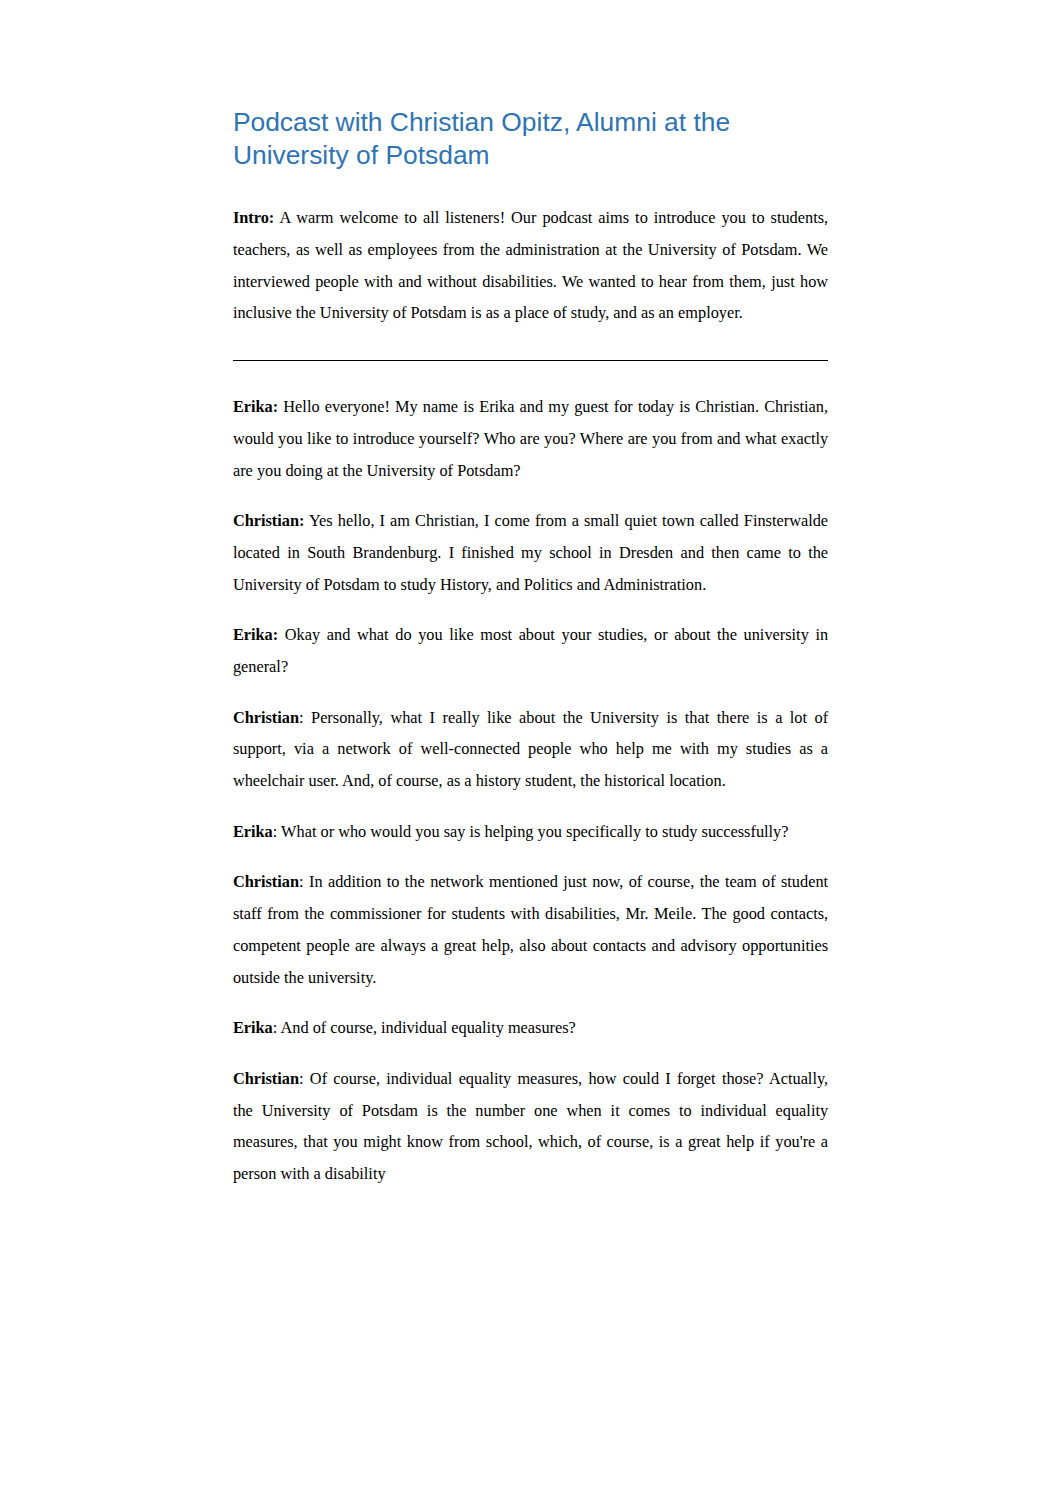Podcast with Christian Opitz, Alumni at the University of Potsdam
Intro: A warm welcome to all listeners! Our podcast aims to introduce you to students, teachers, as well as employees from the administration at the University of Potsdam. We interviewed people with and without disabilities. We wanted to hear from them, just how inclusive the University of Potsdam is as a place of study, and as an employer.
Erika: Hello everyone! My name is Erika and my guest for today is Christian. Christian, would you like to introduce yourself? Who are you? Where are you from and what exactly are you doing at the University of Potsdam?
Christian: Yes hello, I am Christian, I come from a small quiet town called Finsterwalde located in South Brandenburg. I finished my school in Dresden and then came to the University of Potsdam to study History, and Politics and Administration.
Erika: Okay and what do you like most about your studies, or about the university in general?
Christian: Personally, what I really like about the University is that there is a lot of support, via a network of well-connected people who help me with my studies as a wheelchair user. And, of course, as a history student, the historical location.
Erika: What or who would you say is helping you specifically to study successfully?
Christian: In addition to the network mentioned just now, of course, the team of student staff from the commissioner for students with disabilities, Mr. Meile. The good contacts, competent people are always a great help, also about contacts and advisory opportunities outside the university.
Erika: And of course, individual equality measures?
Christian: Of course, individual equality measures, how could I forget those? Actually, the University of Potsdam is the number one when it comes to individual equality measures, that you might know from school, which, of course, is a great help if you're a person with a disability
--
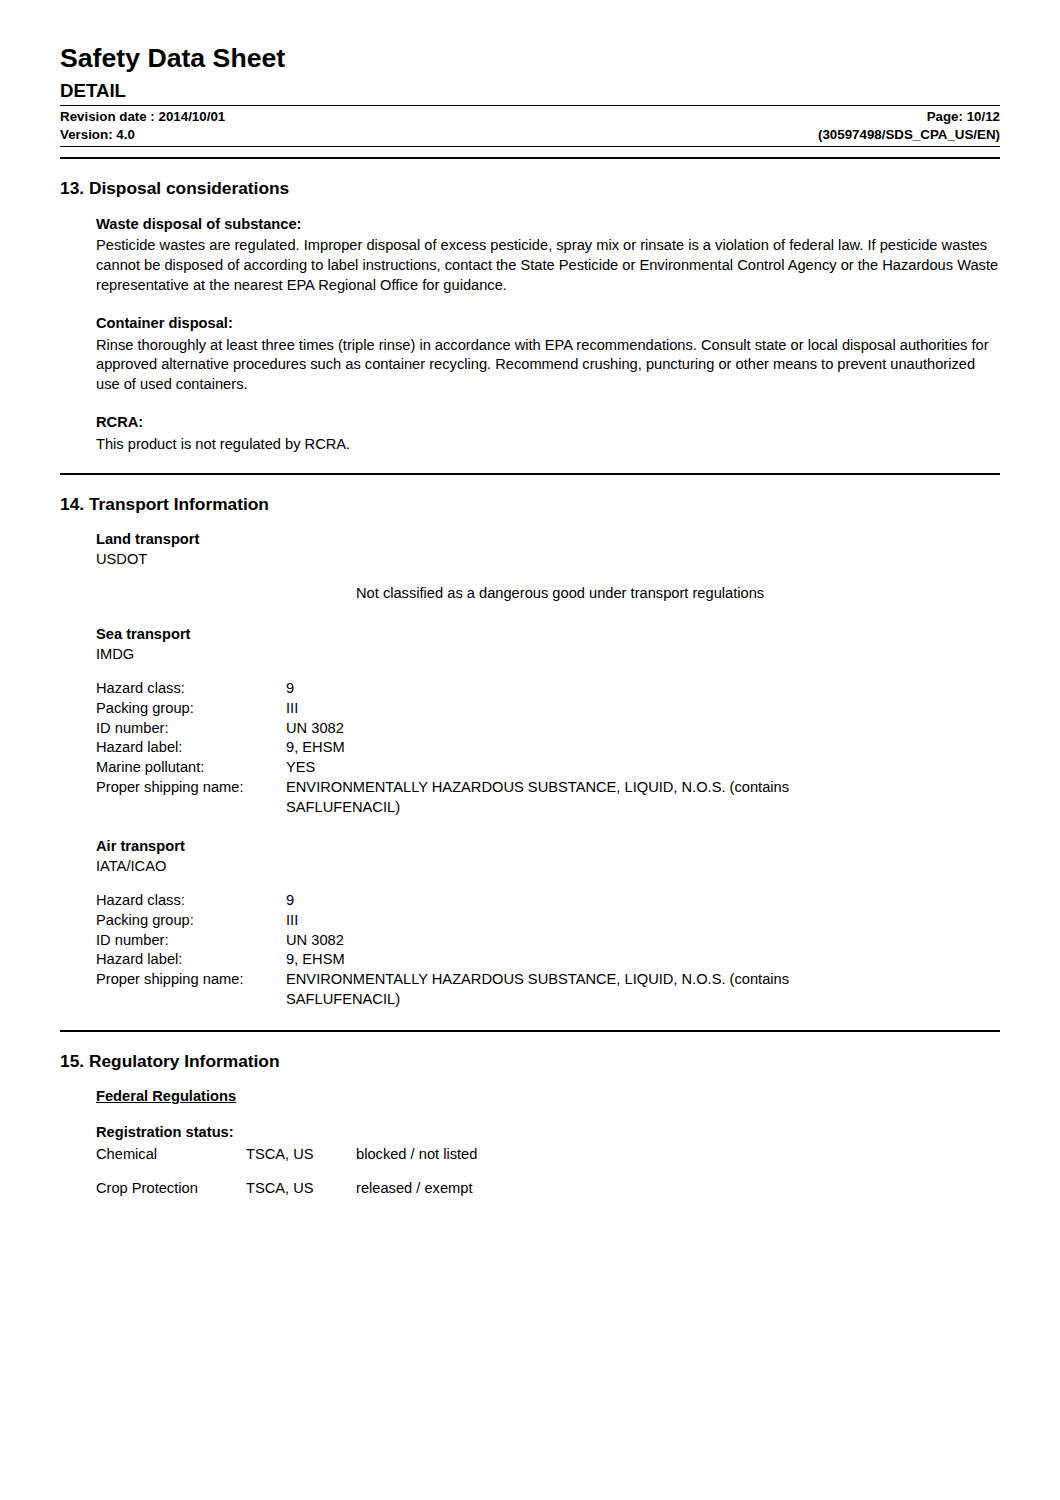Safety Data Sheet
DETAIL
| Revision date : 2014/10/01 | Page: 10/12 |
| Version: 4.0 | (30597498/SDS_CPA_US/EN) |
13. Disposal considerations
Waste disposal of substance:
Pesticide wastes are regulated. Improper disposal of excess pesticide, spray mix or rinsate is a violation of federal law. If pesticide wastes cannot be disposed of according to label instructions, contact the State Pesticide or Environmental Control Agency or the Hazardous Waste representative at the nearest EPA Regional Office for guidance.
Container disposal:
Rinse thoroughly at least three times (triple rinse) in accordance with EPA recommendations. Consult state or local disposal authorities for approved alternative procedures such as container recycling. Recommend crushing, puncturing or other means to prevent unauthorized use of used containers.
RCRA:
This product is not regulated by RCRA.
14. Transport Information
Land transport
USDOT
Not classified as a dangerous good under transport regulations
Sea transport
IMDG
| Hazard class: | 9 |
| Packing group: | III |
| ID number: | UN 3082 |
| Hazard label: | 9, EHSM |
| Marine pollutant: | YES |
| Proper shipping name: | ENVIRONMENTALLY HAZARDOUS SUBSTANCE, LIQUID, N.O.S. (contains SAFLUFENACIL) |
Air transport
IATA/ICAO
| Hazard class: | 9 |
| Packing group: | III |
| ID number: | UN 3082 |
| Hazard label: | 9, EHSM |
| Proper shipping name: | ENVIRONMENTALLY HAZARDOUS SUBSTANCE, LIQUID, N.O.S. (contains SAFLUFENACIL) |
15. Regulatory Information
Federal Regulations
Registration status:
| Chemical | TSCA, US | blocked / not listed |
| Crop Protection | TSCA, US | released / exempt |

## About this task
If a line in the records above holds the string "studies", copy it out.

## Response
Erika: Okay and what do you like most about your studies, or about the university in general?
Christian: Personally, what I really like about the University is that there is a lot of support, via a network of well-connected people who help me with my studies as a wheelchair user. And, of course, as a history student, the historical location.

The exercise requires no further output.